_Passage extrait_
★ ★ ★ ★ ★ ★ ★
Permanences et mutations de la société française jusqu’en 1914

Le mot société  désigne un ensemble d'individus vivant en groupe organisé. La population active est une expression qui désigne l’ensemble des personnes ayant un emploi ou à la recherche d’un emploi. Pour la décrire, on peut utiliser la classification de Clark qui distingue le secteur primaire des secteurs secondaire ou tertiaire. Mais on peut aussi utiliser d’autres critères pour présenter ses composantes. On peut s’intéresser ainsi à la place des femmes dans la population active ou à celle des travailleurs issus de l’immigration.

Quelles sont les permanences et les transformations de la société entre 1880 et 1914 ?

I La modernisation incomplète de l'économie française au début du 20ème siècle.

a) Les progrès et les bons résultats de l'économie française.

L'exposition universelle de 1900 est l'occasion pour la France de montrer au reste du monde sa modernisation. Différents sites sont alors éclairés à l'électricité. On met en place une ligne de métro. Charles Péguy écrit au début du siècle : " Le monde a moins changé depuis Jésus Christ qu'il n'a changé depuis trente ans". Nuance cependant,  les nouvelles technologies ne sont pas toujours maîtrisées. A l'exposition universelle, le Palais de Lumière ne fut jamais entièrement illuminé. En outre, en 1903, le métro parisien connut un grave incendie qui fit 84 victimes. Les progrès de la production française sont malgré tout réels. Nous sommes dans une phase de reprise voir d'expansion. La croissance moyenne annuelle qui était de 1,6% pour la période de 1870 à 1896 passe à 2,4 % pour la période de 1896 à 1916. La France est dormais la quatrième puissance industrielle mondiale et elle se situe au second rang dans le domaine de l'automobile.

b) Une bonne santé économique relative.
★ ★ ★ ★ ★ ★ ★
_Données enregistrées_
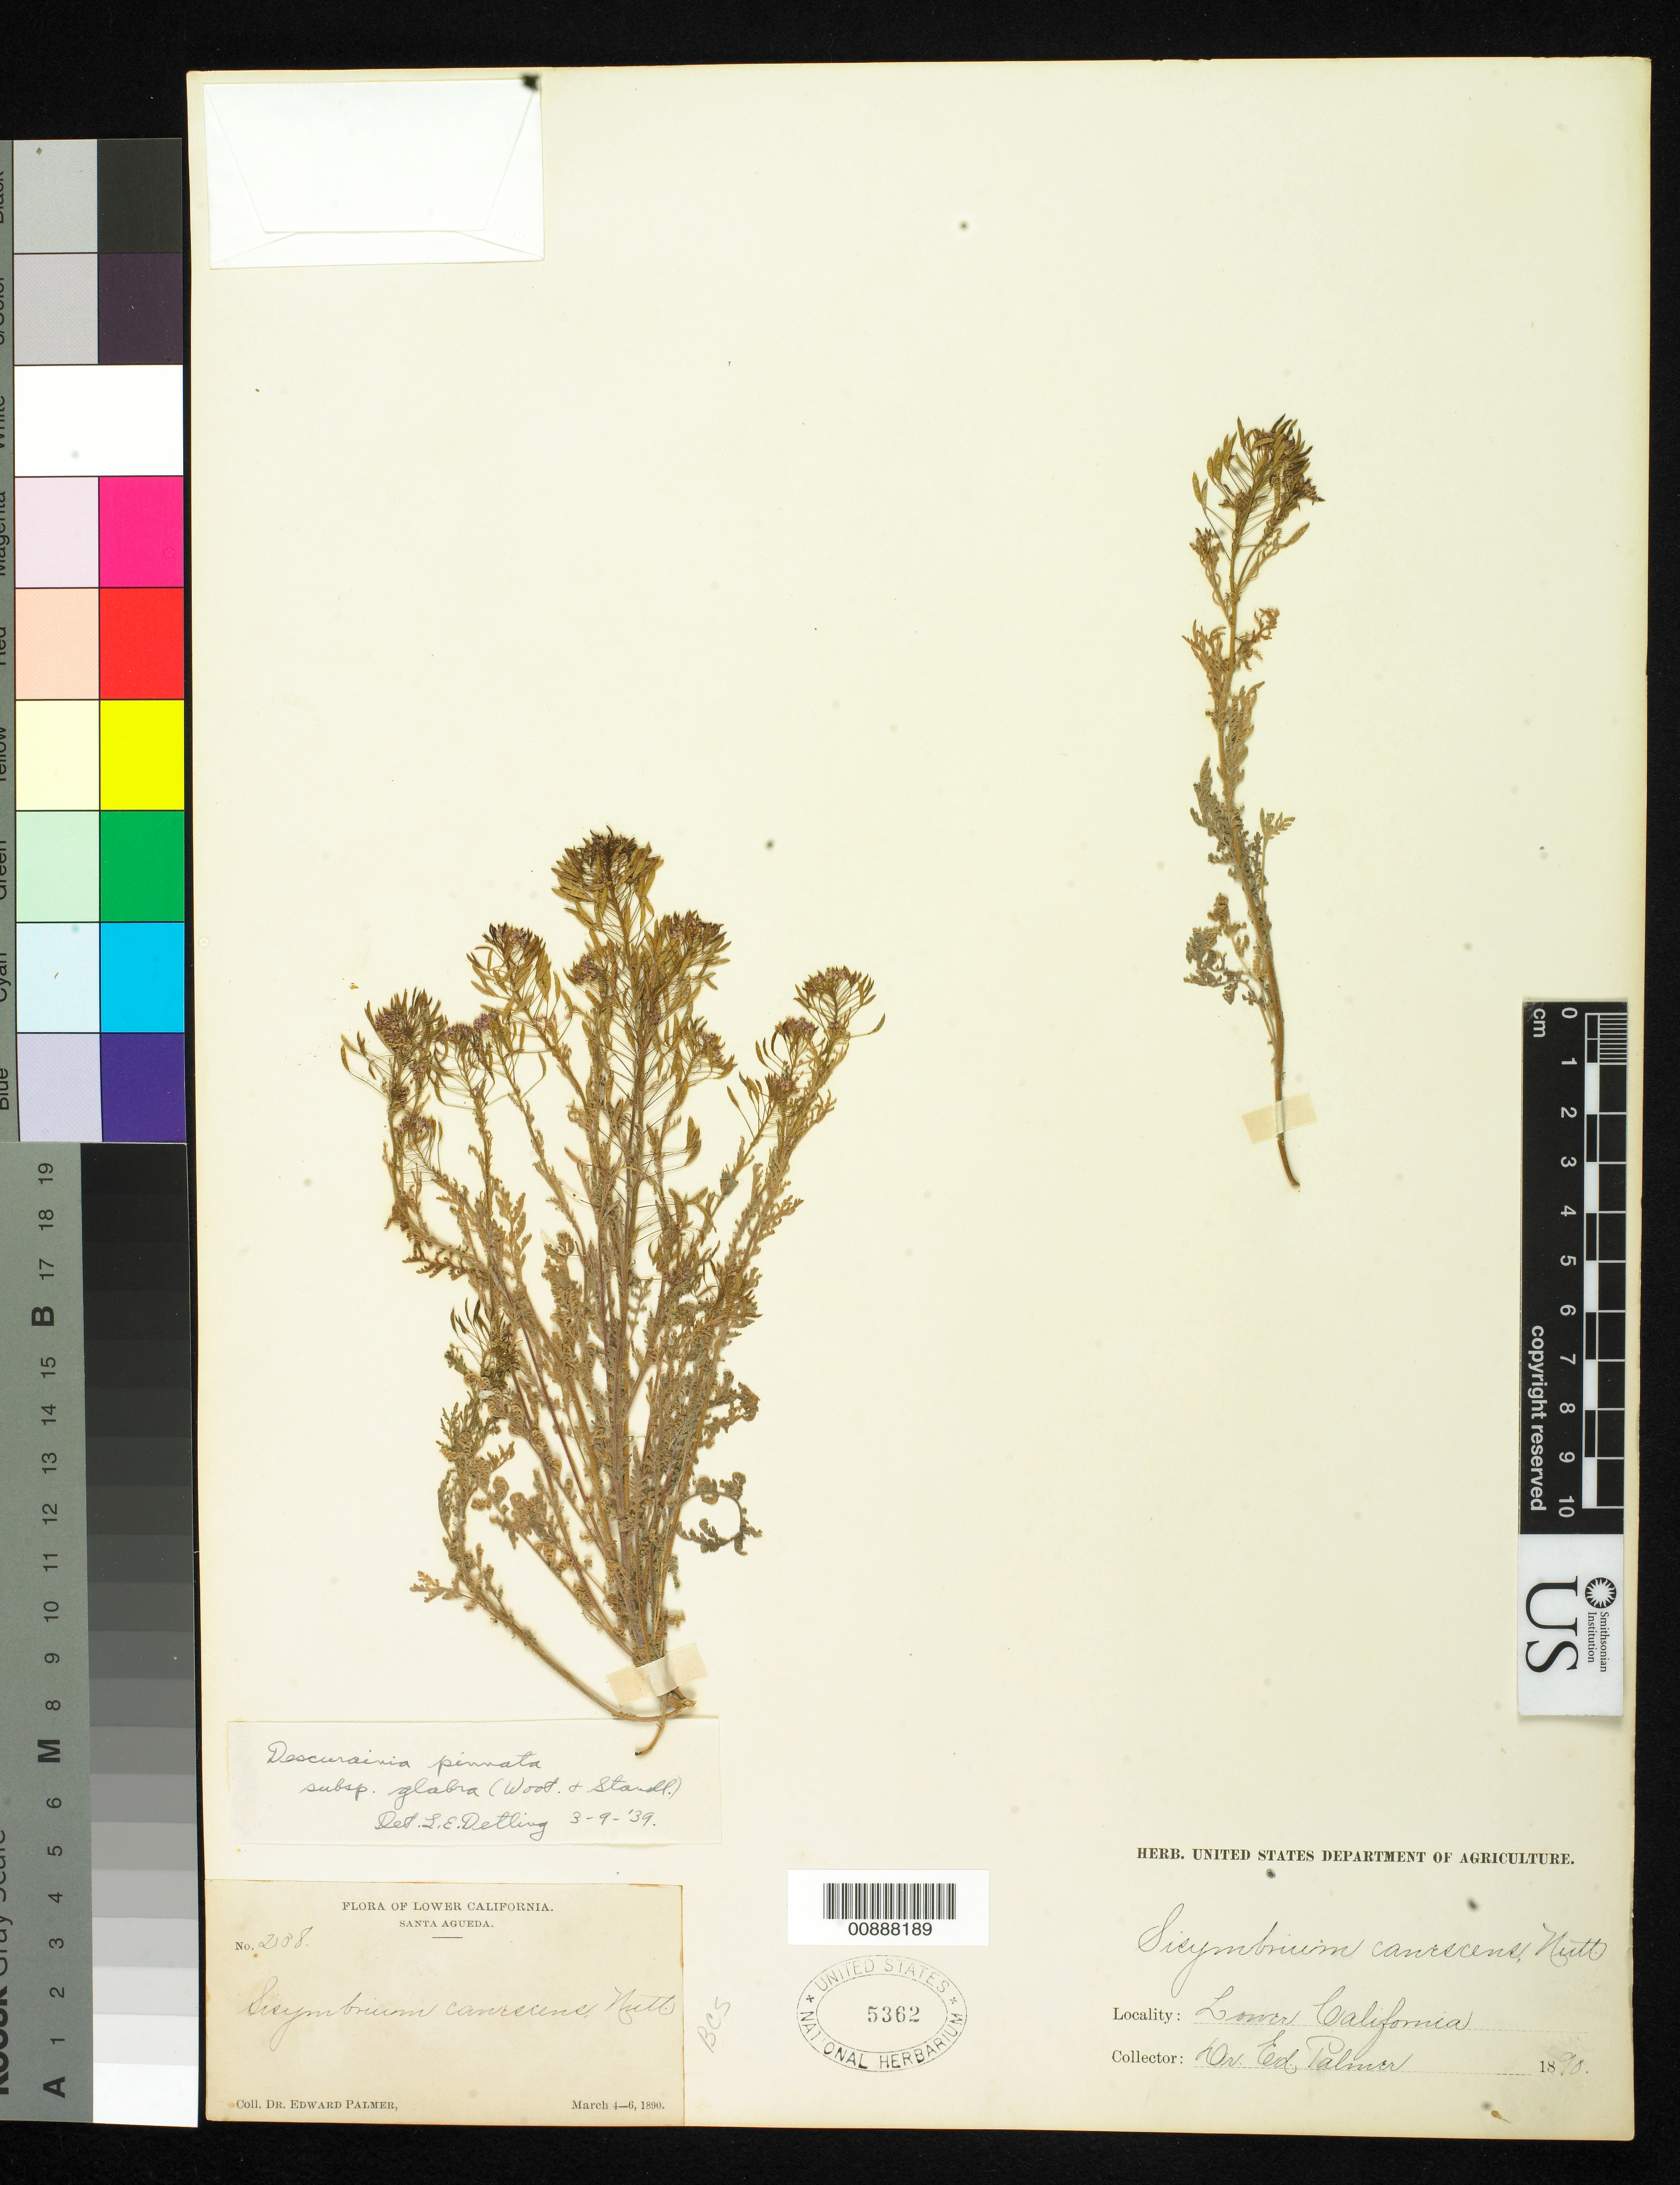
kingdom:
★ ★ ★ ★ ★ ★ ★
_Travail demandé_
Recopiez le passage du texte sur la société française jusqu'en 1914 qui commence par « Quelles sont les » et se poursuit jusqu'à « de l'économie française. », en changeant « transformations » en « évolutions ».

_Résultat final_
Quelles sont les permanences et les évolutions de la société entre 1880 et 1914 ?

I La modernisation incomplète de l'économie française au début du 20ème siècle.

a) Les progrès et les bons résultats de l'économie française.